When something fights you, switch to the boring path.

A real-time transport that proved flaky wasn't debugged forever — it was swapped for the proven pattern already working elsewhere. A clever query that failed silently became two plain ones. Bias to reliable over impressive.

Tight loops

Iterate on the real thing.

Literal, fast feedback — "up three pixels," "fifteen-pixel gap" — on the actual surface beat abstract debate every time. Ship, look, nudge, repeat.

The force multiplier

An AI-augmented workflow — used as leverage, not autocomplete.

The velocity came from treating an AI coding agent like a senior pair: handed the map, the constraints, and a tight directive — then trusted to execute and verify. The structure around it is what made it reliable.

The mental model came from somewhere unexpected — autonomous robots. At CACMS, my research lab at UIUC, I learned dead reckoning: how a robot holds its course by tracking position from a known origin and heading, correcting against periodic fixes, instead of leaning on a constant external signal. Agentic coding is the same problem. Give the agent a known position (the compiled “State of the App”) and a heading (a tight spec), and let it dead-reckon through the work — course-correcting at checkpoints (tests, verification) rather than being steered keystroke by keystroke. That transfer — from autonomous navigation to autonomous building — was the starter the whole workflow grew from.

Engine & plugins
Claude Code, driven with a structured skill suite — a brainstorm → spec pipeline, plan-writing and plan-execution, test-driven and systematic-debugging modes, parallel sub-agents for fan-out research, a semantic code-search index, framework-specific iOS/SwiftUI skill packs, and a browser “visual companion” for live mockups.
Prompt structure
A single compiled “State of the App” document — code is ground truth, recompiled never hand-edited — loaded every session so context is never re-derived. Per-feature specs and plans as durable artifacts. A persistent memory of decisions and gotchas. Directives kept tight and verifiable.
The loop
brainstorm (often visual) → spec → plan → execute → verify (automated tests on both halves) → commit → record the decision. Nothing gets built twice; nothing gets decided in the dark.
Evolved by use
The method tightened by killing what didn't work — a sub-agent once corrupted the build's code-signing config, so sub-agents were retired for fully inline execution; open-ended design questions gave way to a one-recommendation-with-written-rationale default. Rules earned, not assumed.
Economics
Long, context-rich sessions on the most capable model, made affordable by aggressive prompt caching: across the whole build, ~3.2B tokens — 98% of them cache reads, for roughly $2.2K of total compute. High leverage per dollar, not waste.

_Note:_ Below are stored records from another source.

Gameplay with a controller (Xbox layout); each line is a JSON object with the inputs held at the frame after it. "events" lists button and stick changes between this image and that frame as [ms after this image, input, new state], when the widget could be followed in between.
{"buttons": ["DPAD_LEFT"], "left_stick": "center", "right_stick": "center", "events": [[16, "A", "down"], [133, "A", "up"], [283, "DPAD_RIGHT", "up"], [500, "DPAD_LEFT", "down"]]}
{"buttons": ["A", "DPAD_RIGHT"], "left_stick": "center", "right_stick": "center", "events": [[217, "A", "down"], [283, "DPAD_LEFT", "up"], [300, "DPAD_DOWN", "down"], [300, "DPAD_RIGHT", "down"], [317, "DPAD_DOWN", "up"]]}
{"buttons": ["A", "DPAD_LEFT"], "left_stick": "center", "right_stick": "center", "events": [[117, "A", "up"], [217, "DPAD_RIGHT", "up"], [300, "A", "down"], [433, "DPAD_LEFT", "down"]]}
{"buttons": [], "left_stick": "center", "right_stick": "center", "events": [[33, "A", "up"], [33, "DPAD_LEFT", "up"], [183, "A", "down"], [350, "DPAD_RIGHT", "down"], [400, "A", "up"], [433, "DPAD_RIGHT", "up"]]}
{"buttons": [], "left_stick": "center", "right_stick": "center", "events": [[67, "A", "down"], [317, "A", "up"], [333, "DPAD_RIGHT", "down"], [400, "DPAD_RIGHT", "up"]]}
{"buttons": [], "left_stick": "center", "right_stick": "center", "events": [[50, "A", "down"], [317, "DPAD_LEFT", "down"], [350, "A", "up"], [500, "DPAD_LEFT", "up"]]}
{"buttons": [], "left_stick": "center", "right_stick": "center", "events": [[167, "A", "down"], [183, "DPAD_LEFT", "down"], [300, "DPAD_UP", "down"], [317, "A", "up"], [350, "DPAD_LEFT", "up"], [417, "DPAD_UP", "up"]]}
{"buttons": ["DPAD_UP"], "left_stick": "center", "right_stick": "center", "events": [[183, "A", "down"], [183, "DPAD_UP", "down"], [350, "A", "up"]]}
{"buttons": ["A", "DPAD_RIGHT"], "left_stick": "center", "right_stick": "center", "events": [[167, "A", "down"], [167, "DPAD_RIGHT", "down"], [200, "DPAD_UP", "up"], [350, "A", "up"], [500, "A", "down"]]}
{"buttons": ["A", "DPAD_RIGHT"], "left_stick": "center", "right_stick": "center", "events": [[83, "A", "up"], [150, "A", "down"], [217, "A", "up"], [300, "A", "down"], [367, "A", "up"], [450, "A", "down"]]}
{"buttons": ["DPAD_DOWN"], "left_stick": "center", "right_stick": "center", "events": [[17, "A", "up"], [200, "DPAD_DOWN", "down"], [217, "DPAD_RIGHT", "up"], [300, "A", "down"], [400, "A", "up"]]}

Standing on two open-source stacks: Superpowers by obra — the Claude Code skill methodology behind the brainstorm → spec → execute loop, parallel sub-agents, and the visual companion — and Obsidian Second Brain by eugeniughelbur — the vault structure that holds the specs, decisions, and the compiled “State of the App.”

What it demonstrates

The skills underneath the shipping.

Product judgment

A sharp sense of what to build — and a sharper one of what to refuse. Scope as a feature.

Systems thinking

One or two load-bearing decisions (the seam, the spec pipeline) that paid off across every feature that followed.

Velocity with a floor

Fast, but tested and reversible — shipping without accruing the debt that sinks the next sprint.

Leverage

An AI workflow run as a true force-multiplier: a structured, verifiable pipeline that turns one person into a shipping team.

"The goal was never to build software impressively — it was to make the right calls quickly, kill the blockers, and ship. Then do it again tomorrow."